(JTA) — The Jewish Community Foundation of Los Angeles will suspend grants from donors to a group that appears to support the controversial Canary Mission, although the foundation said it was not aware that previous grants had been used to fund Canary Mission and its efforts to blacklist anti-Israel activists on campus.
In a statement to JTA on Sunday, the foundation said “there was no indication” that grants to the Israel-based nonprofit Megamot Shalom in 2016-17 “were for the benefit of Canary Mission.” However, “Given what The Foundation has learned, it is suspending any further grants to Megamot Shalom,” the statement read.
Last week, the Forward reported that the foundation, one of the largest Jewish charities in the United States, had made a series of grants to Megamot Shalom, which the news site had previously linked to Canary Mission. The grants, totaling $250,000, were made by one donor to the foundation via a donor-advised fund. Such funds allow donors to receive a tax break and suggest where the foundation gives the money. The fund manager must approve any grants, although most such foundations do not apply much scrutiny to individual grants.

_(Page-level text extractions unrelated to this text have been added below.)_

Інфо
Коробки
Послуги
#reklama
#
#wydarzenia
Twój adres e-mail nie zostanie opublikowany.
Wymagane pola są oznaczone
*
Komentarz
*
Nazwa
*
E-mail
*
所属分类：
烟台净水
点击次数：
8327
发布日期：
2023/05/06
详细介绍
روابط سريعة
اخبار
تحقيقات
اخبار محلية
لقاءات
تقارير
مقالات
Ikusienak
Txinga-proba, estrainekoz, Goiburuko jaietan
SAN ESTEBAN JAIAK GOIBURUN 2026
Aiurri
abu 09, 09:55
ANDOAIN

Canary Mission, which does not reveal who funds it or manages its activity, says that it “documents individuals and organizations that promote hatred of the USA, Israel and Jews on North American college campuses.” Critics have accused it of seeking to intimidate pro-Palestinian college students and stifle their activism with the threat of a blacklist.

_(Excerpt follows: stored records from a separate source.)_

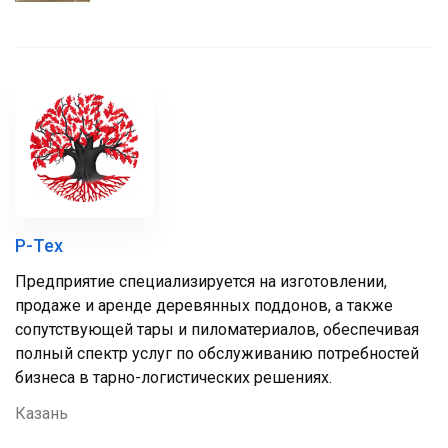
Р-Тех
Предприятие специализируется на изготовлении,
продаже и аренде деревянных поддонов, а также
сопутствующей тары и пиломатериалов, обеспечивая
полный спектр услуг по обслуживанию потребностей
бизнеса в тарно-логистических решениях.
Казань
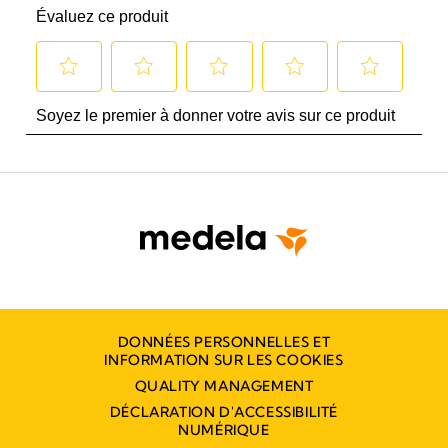
DONNÉES PERSONNELLES ET
INFORMATION SUR LES COOKIES
QUALITY MANAGEMENT
DÉCLARATION D'ACCESSIBILITÉ
NUMÉRIQUE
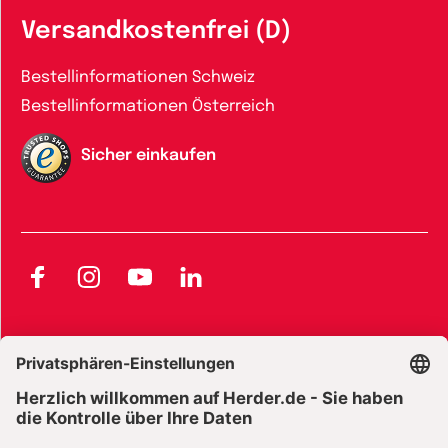
Versandkostenfrei (D)
Bestellinformationen Schweiz
Bestellinformationen Österreich
Sicher einkaufen
Facebook
Instagram
YouTube
LinkedIn
AGB und Widerrufsbelehrung
Widerrufsbelehrung Bücher
Widerrufsbelehrung E-Books
Widerrufsbelehrung Zeitschriften
Datenschutz
Datenschutz Social Media
Barrierefreiheit
Impressum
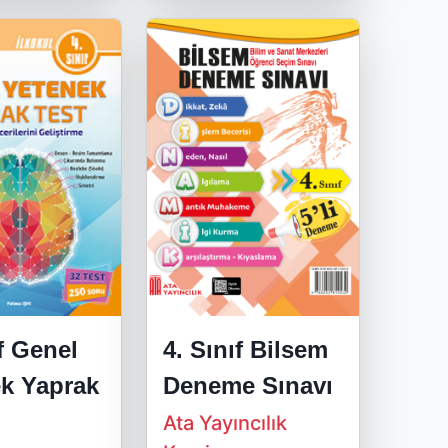
ıf Genel
4. Sınıf Bilsem
k Yaprak
Deneme Sınavı
Ata Yayıncılık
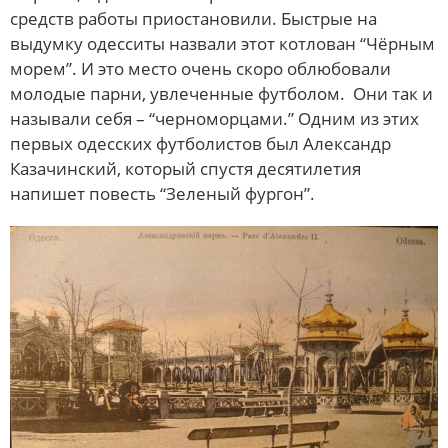
средств работы приостановили. Быстрые на
выдумку одесситы назвали этот котлован “Чёрным
морем”. И это место очень скоро облюбовали
молодые парни, увлеченные футболом. Они так и
называли себя – “черноморцами.” Одним из этих
первых одесских футболистов был Александр
Казачинский, который спустя десятилетия
напишет повесть “Зеленый фургон”.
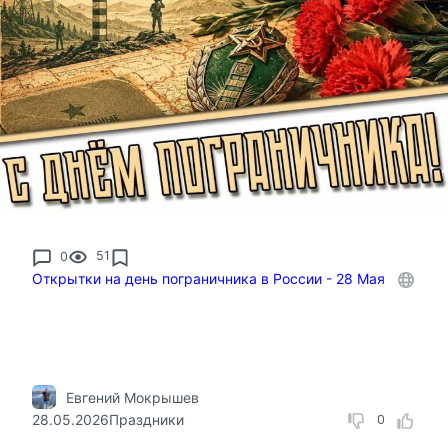
0
51
Открытки на день пограничника в России - 28 Мая
Евгений Мокрышев
28.05.2026
Праздники
0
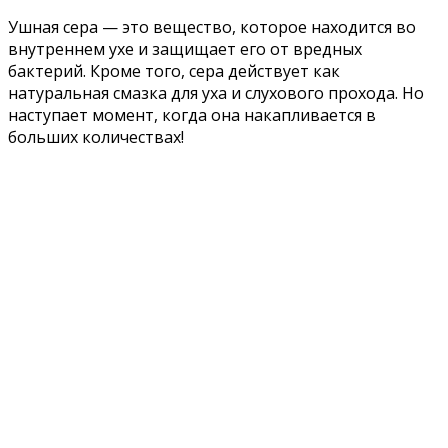
Ушная сера — это вещество, которое находится во
внутреннем ухе и защищает его от вредных
бактерий. Кроме того, сера действует как
натуральная смазка для уха и слухового прохода. Но
наступает момент, когда она накапливается в
больших количествах!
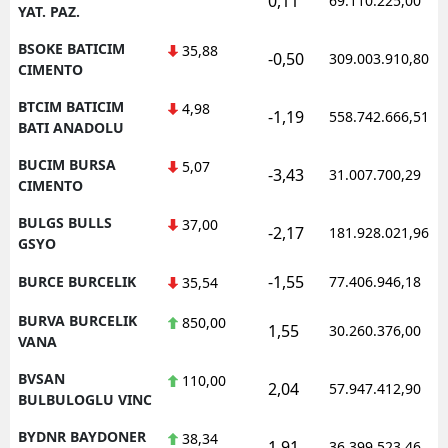
0,11
69.110.225,00
YAT. PAZ.
BSOKE BATICIM
35,88
-0,50
309.003.910,80
CIMENTO
BTCIM BATICIM
4,98
-1,19
558.742.666,51
BATI ANADOLU
BUCIM BURSA
5,07
-3,43
31.007.700,29
CIMENTO
BULGS BULLS
37,00
-2,17
181.928.021,96
GSYO
-1,55
BURCE BURCELIK
77.406.946,18
35,54
BURVA BURCELIK
850,00
1,55
30.260.376,00
VANA
BVSAN
110,00
2,04
57.947.412,90
BULBULOGLU VINC
BYDNR BAYDONER
38,34
1,91
36.399.523,46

The Jewish Community Foundation of Los Angeles said in its statement to JTA that the four grants to Megamot Shalom were accompanied by a note saying only that the organization’s mission was to “fight anti-Semitism.”
Earlier this month, the Forward reported that a supporting foundation of the Jewish Community Federation of San Francisco once earmarked funding for Megamot Shalom and Canary Mission. The foundation said it and the supporting foundation will not support Canary Mission in the future, according to J., the city’s Jewish newspaper.
In April, a coalition of pro-Israel students wrote in JTA that the Canary Mission website and its dossiers on student and faculty activists “is antithetical to our democratic and Jewish values, is counterproductive to our efforts and is morally reprehensible.”
Israeli border control officers have used information from the site to bar activists from entering the country, according to Haaretz.